世界中で人々の食生活は大きく異なり、これが健康に与える影響も国ごとに異なります。今回は、各国の食習慣と健康への影響について、科学的データに基づいて詳しく解説します。数字を交えながら、どのような要因が健康を左右するのかを見ていきましょう!
1. ヨーロッパの変わりゆく食生活とその健康影響
ヨーロッパでは、移住者を含む一部の民族グループの食習慣が、より加工食品に偏る傾向が見られ、これが健康に悪影響を与えていることが報告されています。特に、若い世代で伝統的な健康的な食生活(果物、野菜、ナッツ、穀物など)が減少し、エネルギー密度の高い食品(脂肪、砂糖、塩を多く含む食品)が増加していることが懸念されています。この傾向は、特に南アジア系やアフリカ系カリブ人、メキシコ系の移住者に多く見られ、これにより肥満、心血管疾患、糖尿病、高血圧のリスクが高まっていることが確認されています【Gilbert & Khokhar, 2008】。
2. 北欧諸国のティーンエイジャーの食生活と健康
北欧の若者に関する調査では、不規則な食事パターンが見られ、多くのティーンエイジャーが朝食や学校の昼食を抜き、夕食だけを摂取する傾向にあることがわかりました。スナックや軽食が全体のエネルギー摂取量の25〜35%を占めており、食事全体のバランスが崩れがちです。また、フィンランドやスウェーデンでは、カルシウムの摂取量が高い一方で、食物繊維やビタミンD、鉄分の摂取が不十分であることが指摘されています【Samuelson, 2000】。
3. 低中所得国の食習慣の問題点
低中所得国の青少年に関する調査では、ジャンクフードや炭酸飲料の摂取、果物や野菜の摂取不足が深刻な問題として挙げられています。

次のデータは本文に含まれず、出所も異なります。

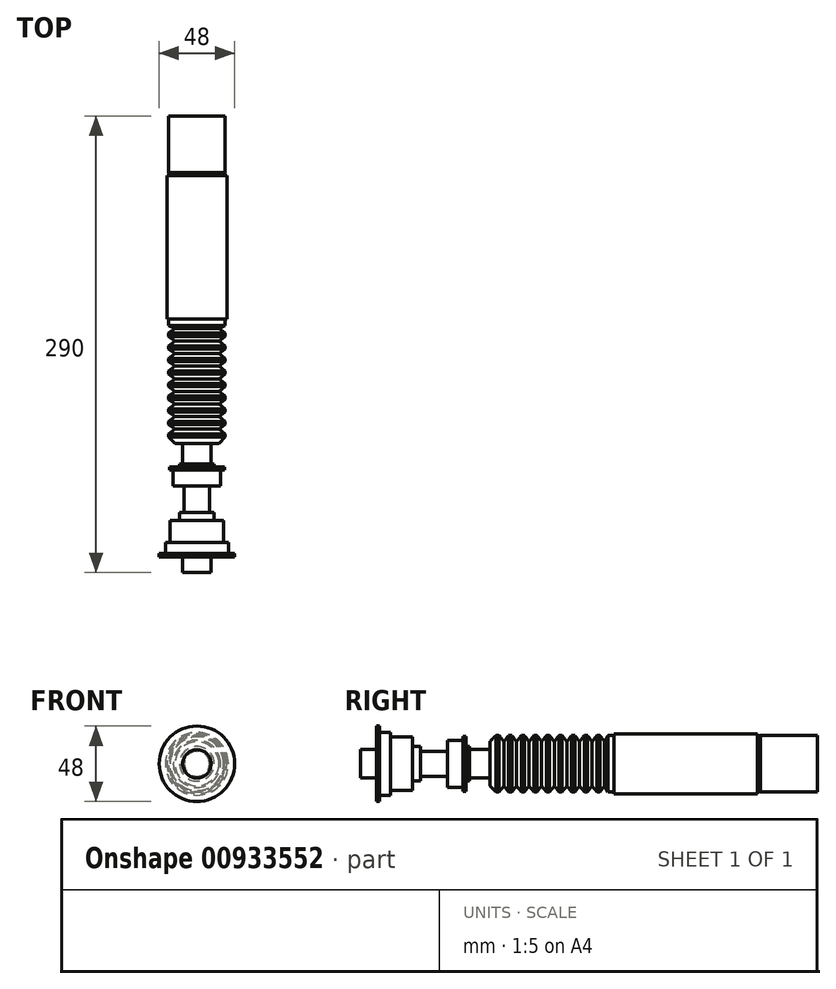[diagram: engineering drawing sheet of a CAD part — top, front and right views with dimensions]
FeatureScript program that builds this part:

例えば、タイではファストフードの摂取率が80%に達しており、ネパールでは果物や野菜の摂取率がわずか45.9%に過ぎません。このような不健康な食習慣が、将来的に肥満や糖尿病などのリスクを高める可能性が示唆されています【Fan & Zhang, 2020】。
4. グローバルな食生活の質と健康リスク
1990年から2010年の間に行われた調査では、世界中で健康的な食材(果物、野菜、ナッツ、穀物など)の消費が2.2ポイント改善した一方で、不健康な食品(加工肉、砂糖、脂肪など)の消費が−2.5ポイント悪化していることがわかりました。特に高所得国では、健康的な食品の消費が向上しているものの、不健康な食品の消費も増えており、非伝染性疾患(NCD)のリスクが上昇しています【Imamura et al., 2015】。
5. ヨーロッパの学生の健康的な食生活
ヨーロッパの21カ国で行われた調査によると、健康的な食習慣を実践する学生の割合は非常に低く、性別や体重、ダイエットの有無、栄養に関する知識が健康的な食習慣を持つかどうかに大きな影響を与えていることが確認されています。この研究では、食事の習慣を改善するためには、教育や健康的な食生活への認識を高める必要があることが強調されています【Wardle et al., 1997】。
6. 低中所得国における「栄養転換」とその影響
低中所得国では、経済発展とともに伝統的な食生活が変わり、脂肪や砂糖を多く含むエネルギー密度の高い食品の消費が増加しています。この「栄養転換」は、肥満や2型糖尿病、心血管疾患の増加につながり、従来の栄養不足と合わせて「二重の栄養負荷」を引き起こしています【Shetty, 2013】。
結論:食生活の違いが健康に大きな影響を与える!
各国の食習慣には大きな違いがあり、その違いが健康リスクに直結しています。健康を維持するためには、伝統的な健康的食生活を維持し、加工食品やエネルギー密度の高い食品の摂取を控えることが重要です。